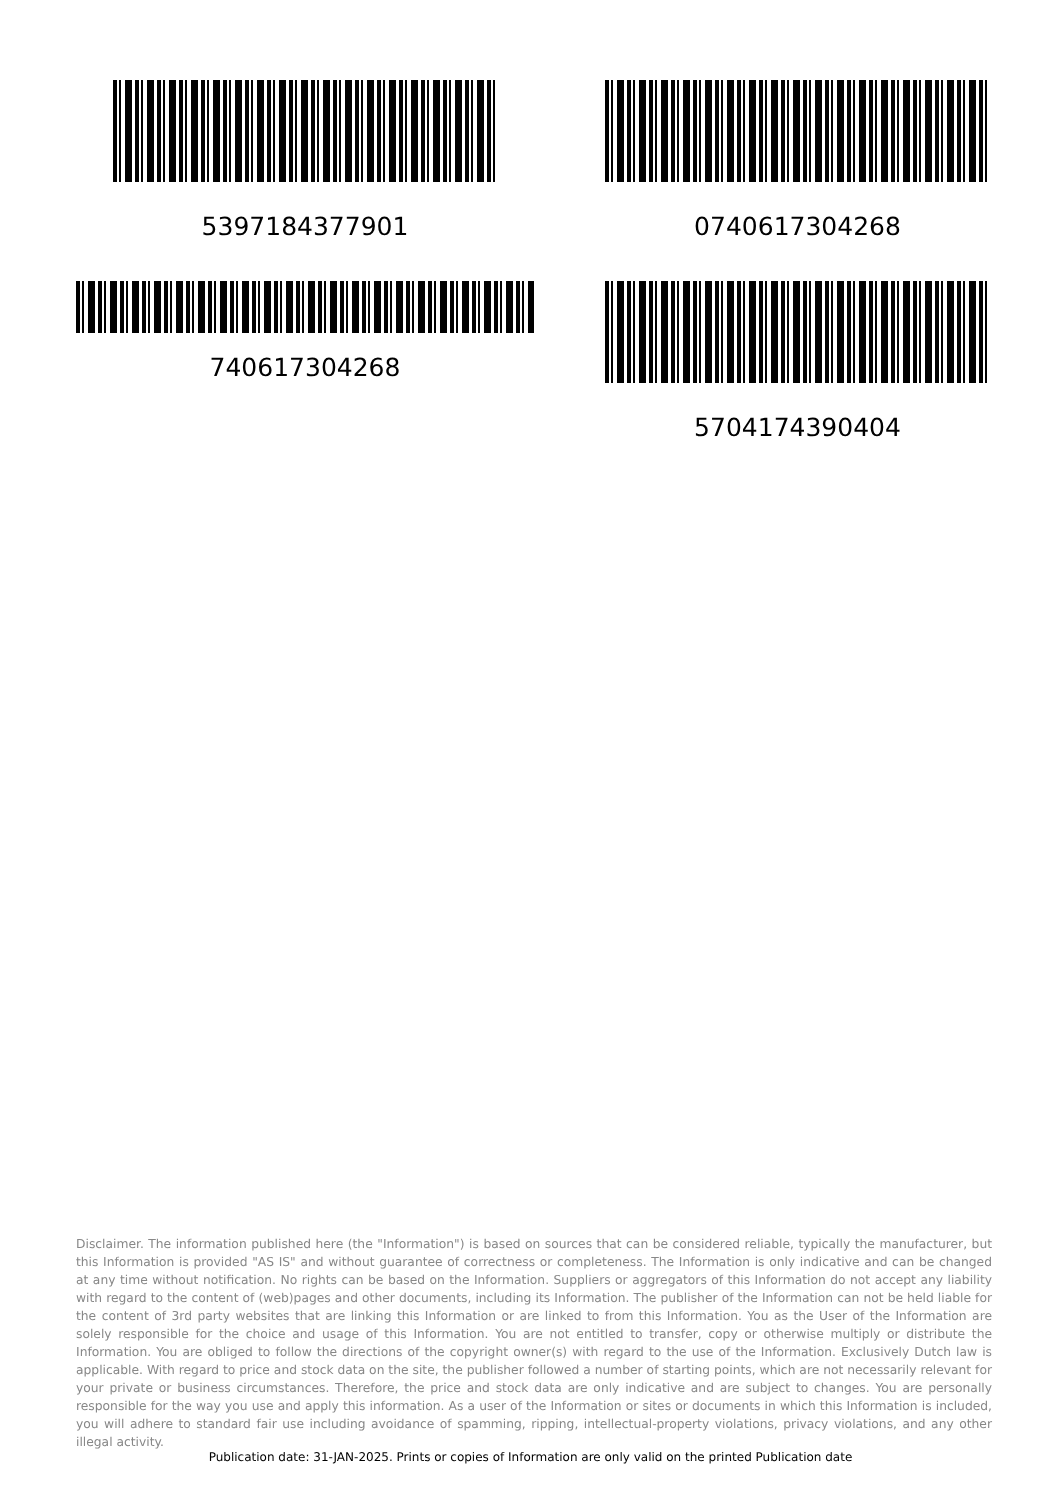5397184377901
740617304268
0740617304268
5704174390404
Disclaimer. The information published here (the "Information") is based on sources that can be considered reliable, typically the manufacturer, but this Information is provided "AS IS" and without guarantee of correctness or completeness. The Information is only indicative and can be changed at any time without notification. No rights can be based on the Information. Suppliers or aggregators of this Information do not accept any liability with regard to the content of (web)pages and other documents, including its Information. The publisher of the Information can not be held liable for the content of 3rd party websites that are linking this Information or are linked to from this Information. You as the User of the Information are solely responsible for the choice and usage of this Information. You are not entitled to transfer, copy or otherwise multiply or distribute the Information. You are obliged to follow the directions of the copyright owner(s) with regard to the use of the Information. Exclusively Dutch law is applicable. With regard to price and stock data on the site, the publisher followed a number of starting points, which are not necessarily relevant for your private or business circumstances. Therefore, the price and stock data are only indicative and are subject to changes. You are personally responsible for the way you use and apply this information. As a user of the Information or sites or documents in which this Information is included, you will adhere to standard fair use including avoidance of spamming, ripping, intellectual-property violations, privacy violations, and any other illegal activity.
Publication date: 31-JAN-2025. Prints or copies of Information are only valid on the printed Publication date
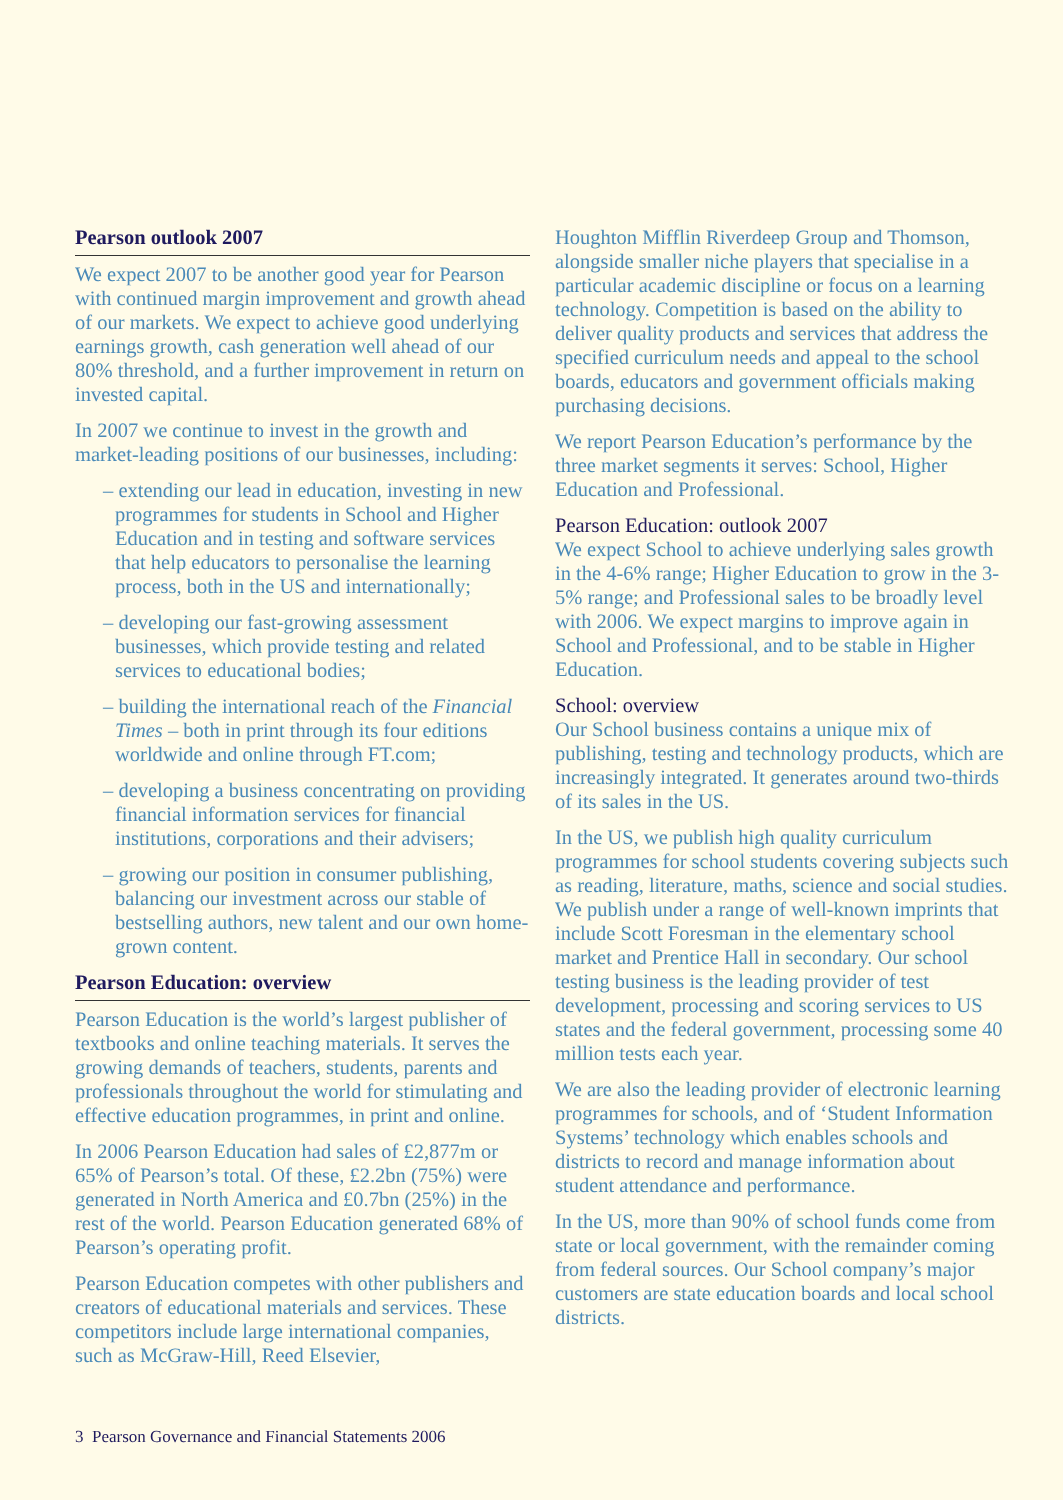Pearson outlook 2007
We expect 2007 to be another good year for Pearson with continued margin improvement and growth ahead of our markets. We expect to achieve good underlying earnings growth, cash generation well ahead of our 80% threshold, and a further improvement in return on invested capital.
In 2007 we continue to invest in the growth and market-leading positions of our businesses, including:
– extending our lead in education, investing in new programmes for students in School and Higher Education and in testing and software services that help educators to personalise the learning process, both in the US and internationally;
– developing our fast-growing assessment businesses, which provide testing and related services to educational bodies;
– building the international reach of the Financial Times – both in print through its four editions worldwide and online through FT.com;
– developing a business concentrating on providing financial information services for financial institutions, corporations and their advisers;
– growing our position in consumer publishing, balancing our investment across our stable of bestselling authors, new talent and our own home-grown content.
Pearson Education: overview
Pearson Education is the world’s largest publisher of textbooks and online teaching materials. It serves the growing demands of teachers, students, parents and professionals throughout the world for stimulating and effective education programmes, in print and online.
In 2006 Pearson Education had sales of £2,877m or 65% of Pearson’s total. Of these, £2.2bn (75%) were generated in North America and £0.7bn (25%) in the rest of the world. Pearson Education generated 68% of Pearson’s operating profit.
Pearson Education competes with other publishers and creators of educational materials and services. These competitors include large international companies, such as McGraw-Hill, Reed Elsevier,
Houghton Mifflin Riverdeep Group and Thomson, alongside smaller niche players that specialise in a particular academic discipline or focus on a learning technology. Competition is based on the ability to deliver quality products and services that address the specified curriculum needs and appeal to the school boards, educators and government officials making purchasing decisions.
We report Pearson Education’s performance by the three market segments it serves: School, Higher Education and Professional.
Pearson Education: outlook 2007
We expect School to achieve underlying sales growth in the 4-6% range; Higher Education to grow in the 3-5% range; and Professional sales to be broadly level with 2006. We expect margins to improve again in School and Professional, and to be stable in Higher Education.
School: overview
Our School business contains a unique mix of publishing, testing and technology products, which are increasingly integrated. It generates around two-thirds of its sales in the US.
In the US, we publish high quality curriculum programmes for school students covering subjects such as reading, literature, maths, science and social studies. We publish under a range of well-known imprints that include Scott Foresman in the elementary school market and Prentice Hall in secondary. Our school testing business is the leading provider of test development, processing and scoring services to US states and the federal government, processing some 40 million tests each year.
We are also the leading provider of electronic learning programmes for schools, and of ‘Student Information Systems’ technology which enables schools and districts to record and manage information about student attendance and performance.
In the US, more than 90% of school funds come from state or local government, with the remainder coming from federal sources. Our School company’s major customers are state education boards and local school districts.
3 Pearson Governance and Financial Statements 2006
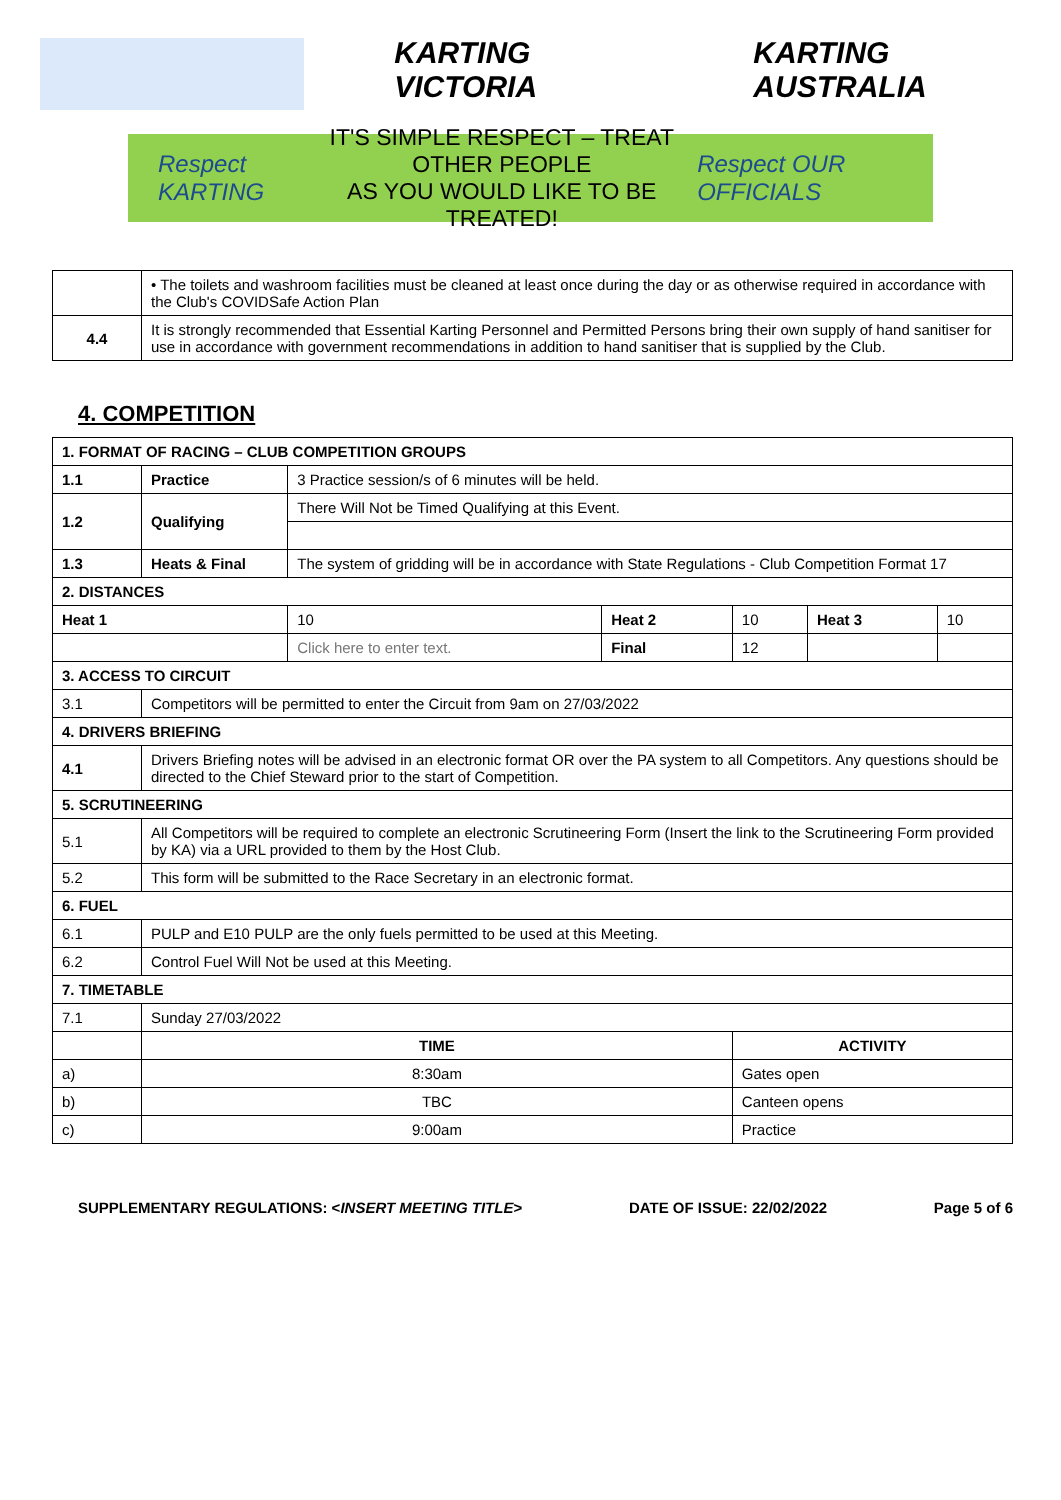KARTING VICTORIA KARTING AUSTRALIA
Respect KARTING
IT'S SIMPLE RESPECT – TREAT OTHER PEOPLE
AS YOU WOULD LIKE TO BE TREATED!
Respect OUR OFFICIALS
| | • The toilets and washroom facilities must be cleaned at least once during the day or as otherwise required in accordance with the Club's COVIDSafe Action Plan |
| 4.4 | It is strongly recommended that Essential Karting Personnel and Permitted Persons bring their own supply of hand sanitiser for use in accordance with government recommendations in addition to hand sanitiser that is supplied by the Club. |
4. COMPETITION
| 1. FORMAT OF RACING – CLUB COMPETITION GROUPS | | | | | | |
| --- | --- | --- | --- | --- | --- | --- |
| 1.1 | Practice | 3 Practice session/s of 6 minutes will be held. | | | | |
| 1.2 | Qualifying | There Will Not be Timed Qualifying at this Event. | | | | |
| 1.3 | Heats & Final | The system of gridding will be in accordance with State Regulations - Club Competition Format 17 | | | | |
| 2. DISTANCES | | | | | | |
| Heat 1 | | 10 | Heat 2 | 10 | Heat 3 | 10 |
| | | Click here to enter text. | Final | 12 | | |
| 3. ACCESS TO CIRCUIT | | | | | | |
| 3.1 | Competitors will be permitted to enter the Circuit from 9am on 27/03/2022 | | | | | |
| 4. DRIVERS BRIEFING | | | | | | |
| 4.1 | Drivers Briefing notes will be advised in an electronic format OR over the PA system to all Competitors. Any questions should be directed to the Chief Steward prior to the start of Competition. | | | | | |
| 5. SCRUTINEERING | | | | | | |
| 5.1 | All Competitors will be required to complete an electronic Scrutineering Form (Insert the link to the Scrutineering Form provided by KA) via a URL provided to them by the Host Club. | | | | | |
| 5.2 | This form will be submitted to the Race Secretary in an electronic format. | | | | | |
| 6. FUEL | | | | | | |
| 6.1 | PULP and E10 PULP are the only fuels permitted to be used at this Meeting. | | | | | |
| 6.2 | Control Fuel Will Not be used at this Meeting. | | | | | |
| 7. TIMETABLE | | | | | | |
| 7.1 | Sunday 27/03/2022 | | | | | |
| | TIME | | | ACTIVITY | | |
| a) | 8:30am | | | Gates open | | |
| b) | TBC | | | Canteen opens | | |
| c) | 9:00am | | | Practice | | |
SUPPLEMENTARY REGULATIONS: <INSERT MEETING TITLE> DATE OF ISSUE: 22/02/2022 Page 5 of 6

· · · · · · ·

Return every line of the listing above that contains "boards".

Houghton Mifflin Riverdeep Group and Thomson, alongside smaller niche players that specialise in a particular academic discipline or focus on a learning technology. Competition is based on the ability to deliver quality products and services that address the specified curriculum needs and appeal to the school boards, educators and government officials making purchasing decisions.
In the US, more than 90% of school funds come from state or local government, with the remainder coming from federal sources. Our School company’s major customers are state education boards and local school districts.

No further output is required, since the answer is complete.